Kylian Mbappé finalizuje gorący transfer. Fabrizio Romano nie ma już wątpliwości
2024-02-21 08:12:04; Aktualizacja: 9 miesięcy temuPrzed Kylianem Mbappé ostatnie miesiące w Paris Saint-Germain. Jego następnym krokiem będzie przejście do Realu Madryt, z którym powinien lada moment osiągnąć ostateczne porozumienie - zapewnia Fabrizio Romano.
Mbappé w barwach Paris Saint-Germain przeszedł długą drogę. Zaczynając jako obiecujący talent, w dość szybkim tempie stał się graczem decydującym, a następnie największą gwiazdą francuskiej piłki.
Chłopiec, który niegdyś brylował w AS Monaco, zanotował ogromny progres. Na przestrzeni ostatnich lat zaliczył prawie 250 trafień dla stołecznego klubu. Nie zostało mu wiele czasu, by ten dorobek poprawić.
Mbappé, choć zdominował rodzime rozgrywki, a także triumfował na Mistrzostwach Świata, może czuć się niespełniony. Stojąc na czele paryskiego projektu, nie potrafił sięgnąć po Ligę Mistrzów. W plebiscycie Złotej Piłki również musiał oglądać sukces innych.Popularne
W końcu 25-latek zrozumiał coś, co przemykało mu przez myśl od dłuższego czasu. Jego karierę jest w stanie napędzić tylko odejście z Paris Saint-Germain.
Mbappé opuści po zakończeniu trwającej kampanii Park Książąt. Wiele wskazuje na to, że domknie jedną z największych sag transferowych w historii piłki nożnej, przechodząc do Realu Madryt.
Fabrizio Romano zapewnia, że Francuz negocjuje tylko z „Królewskimi”, nie rozważając żadnych innych propozycji. Owe negocjacje przebiegają pomyślnie, co pomogło im wkroczyć w ostateczną fazę.
Obydwie strony ustaliły już najważniejsze kwestie, skupiając się obecnie na małych detalach. Mbappé z pewnością zrezygnuje z wielkich pieniędzy - jego pensja powinna kształtować się na zbliżonym poziomie do tej Viníciusa Júniora czy Jude'a Bellinghama.

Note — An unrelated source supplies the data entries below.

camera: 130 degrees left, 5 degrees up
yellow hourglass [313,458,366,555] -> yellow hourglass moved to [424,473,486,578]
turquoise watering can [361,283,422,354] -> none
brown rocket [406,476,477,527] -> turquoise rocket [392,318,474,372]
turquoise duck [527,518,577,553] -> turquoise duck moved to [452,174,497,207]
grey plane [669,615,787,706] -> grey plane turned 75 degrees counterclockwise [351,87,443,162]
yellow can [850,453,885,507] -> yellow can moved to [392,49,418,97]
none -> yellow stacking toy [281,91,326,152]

Paris Saint-Germain, mimo niedawnych doniesień, zamierza ogłosić odejście gwiazdora, dopiero gdy ten podpisze oficjalnie kontrakt z madryckim gigantem.
Co to wszystko w skrócie oznacza? Kylian Mbappé finalizuje transfer do Realu Madryt i nie zapowiada się, by na drodze operacji doszło do jakichkolwiek zawirowań. Największa przeszkoda, czyli żądania finansowe, została pokonana. Na Estadio Santiago Bernabeu nikt nie zamierzał burzyć całej drabinki płacowej ze względu na Francuza.